In continuation with the recent announcements by the Indian government regarding privatisation of Indian Railways. After deciding to privatise 151 passenger trains, the Centre is planning to auction railway stations to private players after modernising the facilities. Indian Railway Station Development Corporation (IRSDC) has shortlisted bidders for 4 redevelopment projects for railway stations as PPPs. The 4 stations to be redeveloped are: Nagpur, Gwalior, Amritsar and Sabarmati. Under the PPPs, the concessionaires will receive as the main revenue stream pre-determined user charges on passengers and visitors.

Railways is also now fast-tracking private freight trains as well. It is in the process of auctioning routes in the yet-to-be completed dedicated freight corridors (DFCs) to private operators to run freight trains.

Under US$ 490 million Asian Development Bank loan – Promoting Public-Private Partnership in Madhya Pradesh Road Sector Project – to government of Madhya Pradesh, it has tendered 7 roads PPP packages, under the hybrid annuity model. Private sector concessionaires will fund 40% of project costs with equity and commercial debt. During construction government will release 60% of the project cost, paying the concessionaire in tranches linked to completion milestones. Once operational, the concessionaire will receive fixed semi-annual payments over 10 years.

In the Non-Banking Financial Company (NBFC) sector it has been reported that saddled with risky real estate loans, NBFCs and housing finance companies (HFCs) are selling their portfolios to special situation funds. In the last couple of weeks, over Rs 6,000 crore of such loans have been sold or refinanced by the likes of ECL Finance — Edelweiss’ NBFC arm — and Indiabulls Housing Finance.  Close to Rs 8,000 crore of such loans could be sold or refinanced in FY21, according to bankers deal in such transactions. Global funds like Oaktree Capital, SSG Capital, and Farallon Capital have bagged most of these loans. Close to US$ 50 billion (Rs 3.5 trillion) in developer loans are still on the books of NBFCs and HFCs.
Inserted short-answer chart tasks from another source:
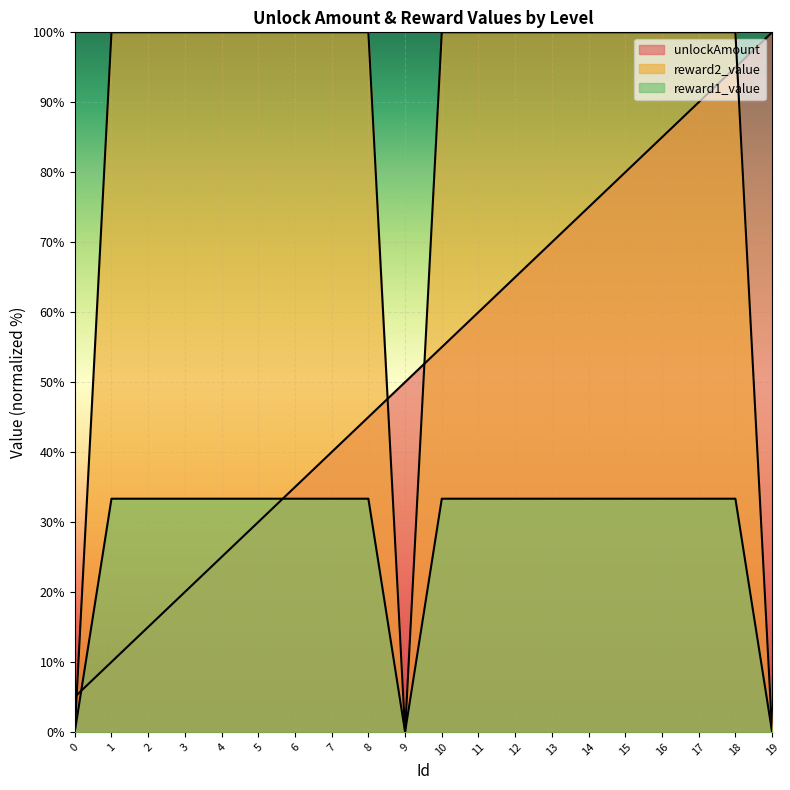

How many lines are shown in the chart?

3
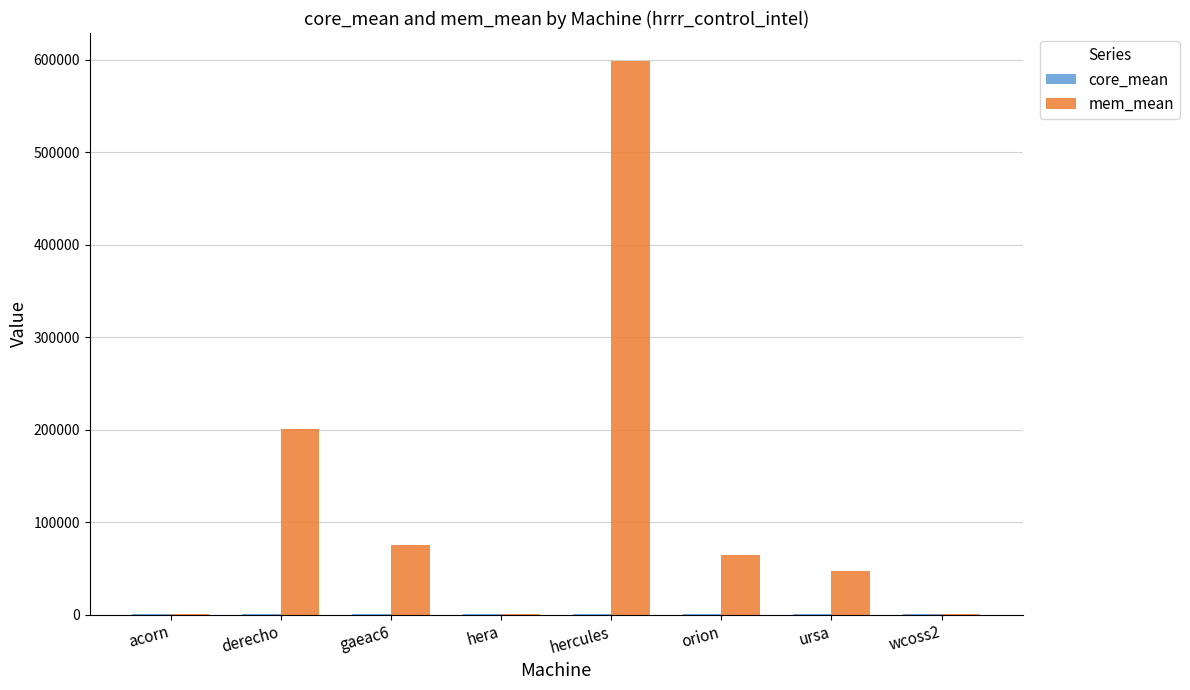

What is the spread (max minus min) of values at wcoss2?

752.4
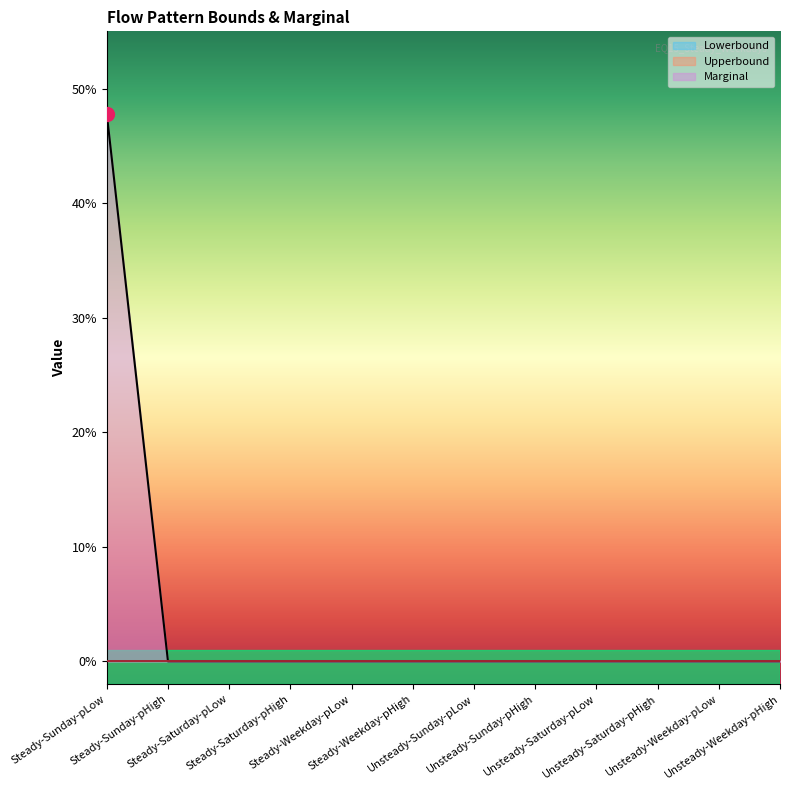

At which label is Marginal closest to 23?

Steady-Sunday-pHigh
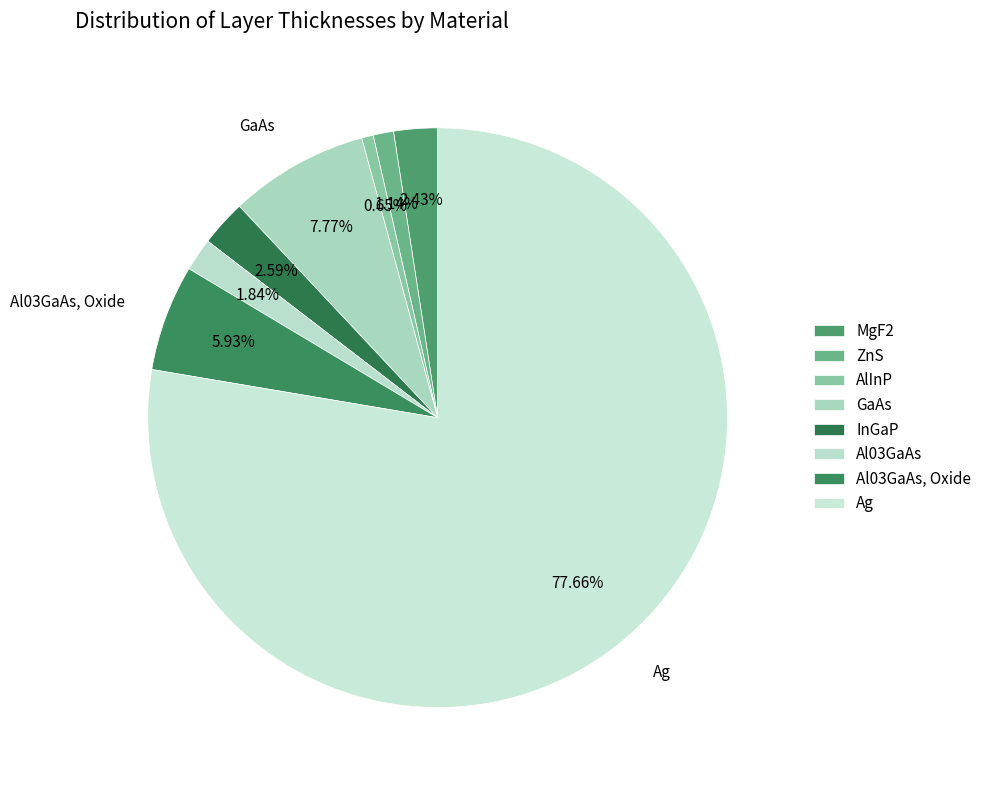

The AlInP slice represents 11% of the pie. True or false?

False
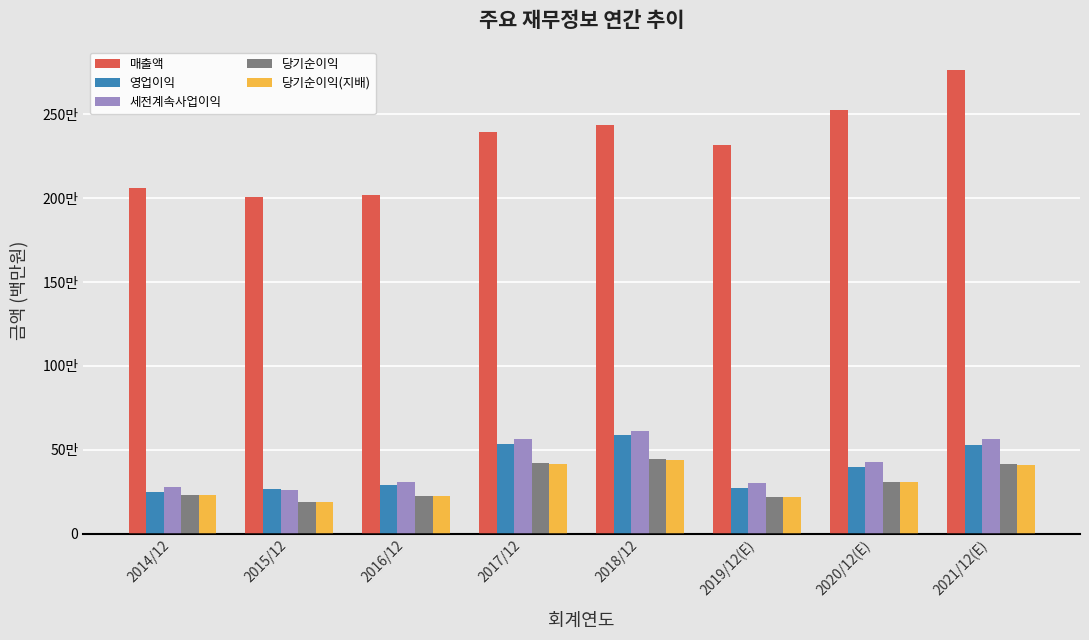

What are all the series names shown in the legend?

매출액, 영업이익, 세전계속사업이익, 당기순이익, 당기순이익(지배)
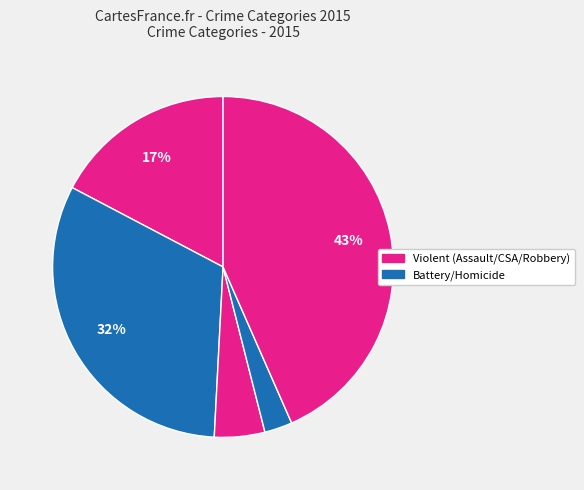

How many slices are in this pie chart?

5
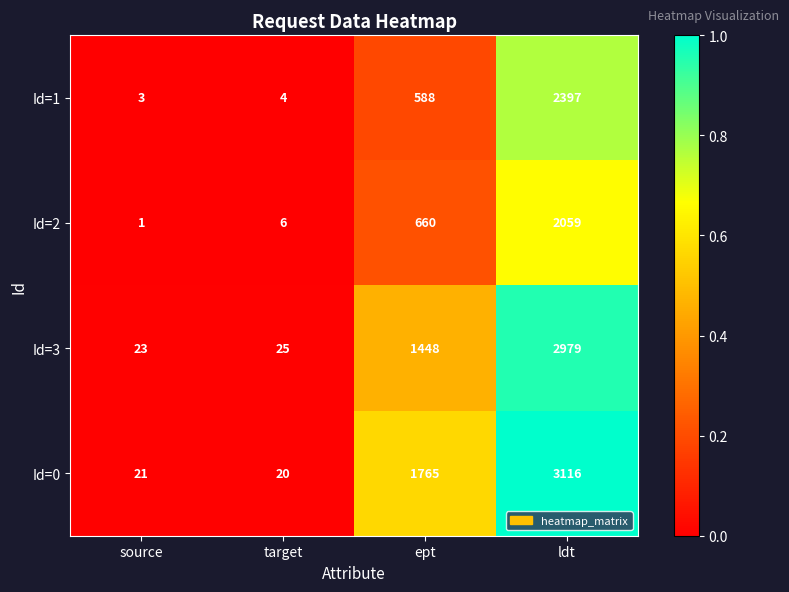

Which series changed the most between source and ldt?

Id=0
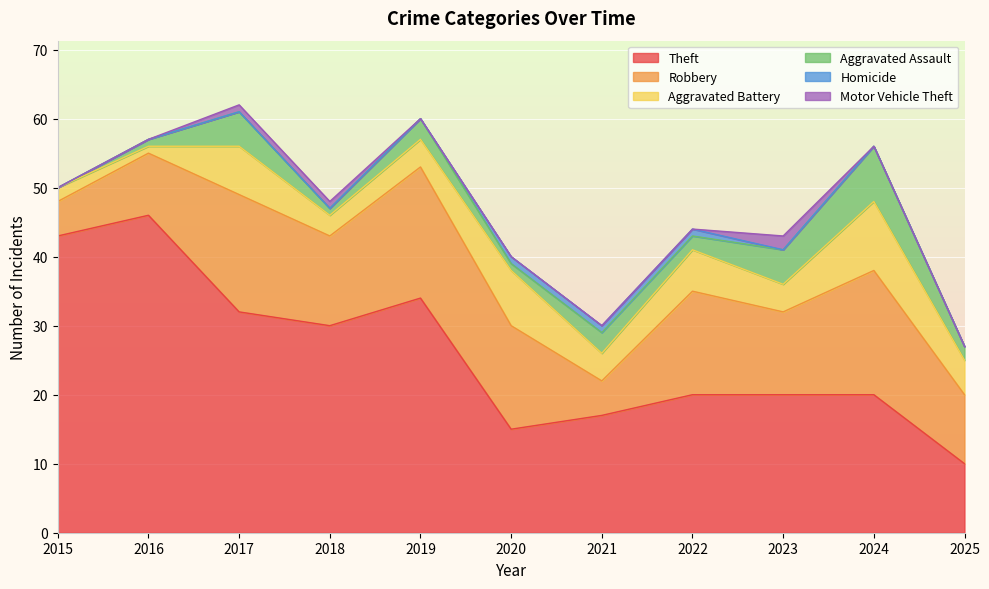

How many categories are shown in the chart?

11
In an interesting development Queensland’s Treasurer Cameron Dick has announced that the state’s Future Fund will adopt “tough new anti-privatisation protections” to keep strategic assets in public hands. The Treasurer said today (9 July 2020) that certain strategic assets will be held in a unit trust and by law would only be allowed to be sold or traded with other state government entities. He said “strategic assets such as commercial power or water infrastructure will be put into this ‘locked box’ to protect them from being privatised by the LNP (Liberal National Party).”

Infrastructure remains one of the focus sectors of the government to push economic growth, however similar to other sectors infrastructure has also taken a hit due to the ongoing pandemic. Infrastructure projects have seen problems due to delay in construction and drop in revenue streams like in toll highways, airports, power projects, etc. The ongoing crisis has shown that even in this sector the risks exist and the returns cannot be guaranteed. On the other hand the crisis has increased interest and investments in renewables and digital infrastructure.